Problem details
Rewrite the items below, replacing each "y-axis" with "vertical axis" and changing nothing else.

Material provided
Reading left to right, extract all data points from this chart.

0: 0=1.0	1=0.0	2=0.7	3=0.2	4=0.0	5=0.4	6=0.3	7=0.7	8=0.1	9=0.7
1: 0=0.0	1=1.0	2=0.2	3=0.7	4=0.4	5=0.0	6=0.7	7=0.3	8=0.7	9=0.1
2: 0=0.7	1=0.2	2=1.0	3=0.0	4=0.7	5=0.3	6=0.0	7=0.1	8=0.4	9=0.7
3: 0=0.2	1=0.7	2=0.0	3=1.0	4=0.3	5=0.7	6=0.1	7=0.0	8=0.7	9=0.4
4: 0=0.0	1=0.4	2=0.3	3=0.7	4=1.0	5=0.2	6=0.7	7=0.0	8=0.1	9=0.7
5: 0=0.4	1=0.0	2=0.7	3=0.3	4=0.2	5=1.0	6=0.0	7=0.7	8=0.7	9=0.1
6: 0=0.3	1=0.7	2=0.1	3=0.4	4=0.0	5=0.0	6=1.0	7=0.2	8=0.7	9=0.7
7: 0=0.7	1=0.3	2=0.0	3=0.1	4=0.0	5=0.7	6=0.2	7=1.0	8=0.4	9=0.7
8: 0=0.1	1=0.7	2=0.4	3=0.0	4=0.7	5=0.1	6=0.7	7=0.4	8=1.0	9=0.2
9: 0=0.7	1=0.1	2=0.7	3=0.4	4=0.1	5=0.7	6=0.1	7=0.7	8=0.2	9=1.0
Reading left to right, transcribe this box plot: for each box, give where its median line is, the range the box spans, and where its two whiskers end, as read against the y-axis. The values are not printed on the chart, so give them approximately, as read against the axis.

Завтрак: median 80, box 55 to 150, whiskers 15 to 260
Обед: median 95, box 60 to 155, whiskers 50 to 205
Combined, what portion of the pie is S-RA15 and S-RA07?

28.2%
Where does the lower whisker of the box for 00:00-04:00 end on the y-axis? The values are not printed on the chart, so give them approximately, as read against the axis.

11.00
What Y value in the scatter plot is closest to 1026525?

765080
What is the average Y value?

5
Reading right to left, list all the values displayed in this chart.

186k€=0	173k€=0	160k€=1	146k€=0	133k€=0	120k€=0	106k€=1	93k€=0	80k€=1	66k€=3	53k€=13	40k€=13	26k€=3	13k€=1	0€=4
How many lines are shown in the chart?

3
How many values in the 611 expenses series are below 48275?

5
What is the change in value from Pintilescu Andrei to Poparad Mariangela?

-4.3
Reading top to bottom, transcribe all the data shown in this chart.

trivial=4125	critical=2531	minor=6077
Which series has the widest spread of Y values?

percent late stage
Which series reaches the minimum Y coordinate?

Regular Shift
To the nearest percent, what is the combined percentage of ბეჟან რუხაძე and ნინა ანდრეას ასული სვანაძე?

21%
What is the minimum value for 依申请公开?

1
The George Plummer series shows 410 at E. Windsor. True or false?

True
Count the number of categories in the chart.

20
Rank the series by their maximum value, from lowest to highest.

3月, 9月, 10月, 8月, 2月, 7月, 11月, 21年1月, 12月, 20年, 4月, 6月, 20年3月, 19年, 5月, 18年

Result
Reading left to right, extract all data points from this chart.

0: 0=1.0	1=0.0	2=0.7	3=0.2	4=0.0	5=0.4	6=0.3	7=0.7	8=0.1	9=0.7
1: 0=0.0	1=1.0	2=0.2	3=0.7	4=0.4	5=0.0	6=0.7	7=0.3	8=0.7	9=0.1
2: 0=0.7	1=0.2	2=1.0	3=0.0	4=0.7	5=0.3	6=0.0	7=0.1	8=0.4	9=0.7
3: 0=0.2	1=0.7	2=0.0	3=1.0	4=0.3	5=0.7	6=0.1	7=0.0	8=0.7	9=0.4
4: 0=0.0	1=0.4	2=0.3	3=0.7	4=1.0	5=0.2	6=0.7	7=0.0	8=0.1	9=0.7
5: 0=0.4	1=0.0	2=0.7	3=0.3	4=0.2	5=1.0	6=0.0	7=0.7	8=0.7	9=0.1
6: 0=0.3	1=0.7	2=0.1	3=0.4	4=0.0	5=0.0	6=1.0	7=0.2	8=0.7	9=0.7
7: 0=0.7	1=0.3	2=0.0	3=0.1	4=0.0	5=0.7	6=0.2	7=1.0	8=0.4	9=0.7
8: 0=0.1	1=0.7	2=0.4	3=0.0	4=0.7	5=0.1	6=0.7	7=0.4	8=1.0	9=0.2
9: 0=0.7	1=0.1	2=0.7	3=0.4	4=0.1	5=0.7	6=0.1	7=0.7	8=0.2	9=1.0
Reading left to right, transcribe this box plot: for each box, give where its median line is, the range the box spans, and where its two whiskers end, as read against the vertical axis. The values are not printed on the chart, so give them approximately, as read against the axis.

Завтрак: median 80, box 55 to 150, whiskers 15 to 260
Обед: median 95, box 60 to 155, whiskers 50 to 205
Combined, what portion of the pie is S-RA15 and S-RA07?

28.2%
Where does the lower whisker of the box for 00:00-04:00 end on the vertical axis? The values are not printed on the chart, so give them approximately, as read against the axis.

11.00
What Y value in the scatter plot is closest to 1026525?

765080
What is the average Y value?

5
Reading right to left, list all the values displayed in this chart.

186k€=0	173k€=0	160k€=1	146k€=0	133k€=0	120k€=0	106k€=1	93k€=0	80k€=1	66k€=3	53k€=13	40k€=13	26k€=3	13k€=1	0€=4
How many lines are shown in the chart?

3
How many values in the 611 expenses series are below 48275?

5
What is the change in value from Pintilescu Andrei to Poparad Mariangela?

-4.3
Reading top to bottom, transcribe all the data shown in this chart.

trivial=4125	critical=2531	minor=6077
Which series has the widest spread of Y values?

percent late stage
Which series reaches the minimum Y coordinate?

Regular Shift
To the nearest percent, what is the combined percentage of ბეჟან რუხაძე and ნინა ანდრეას ასული სვანაძე?

21%
What is the minimum value for 依申请公开?

1
The George Plummer series shows 410 at E. Windsor. True or false?

True
Count the number of categories in the chart.

20
Rank the series by their maximum value, from lowest to highest.

3月, 9月, 10月, 8月, 2月, 7月, 11月, 21年1月, 12月, 20年, 4月, 6月, 20年3月, 19年, 5月, 18年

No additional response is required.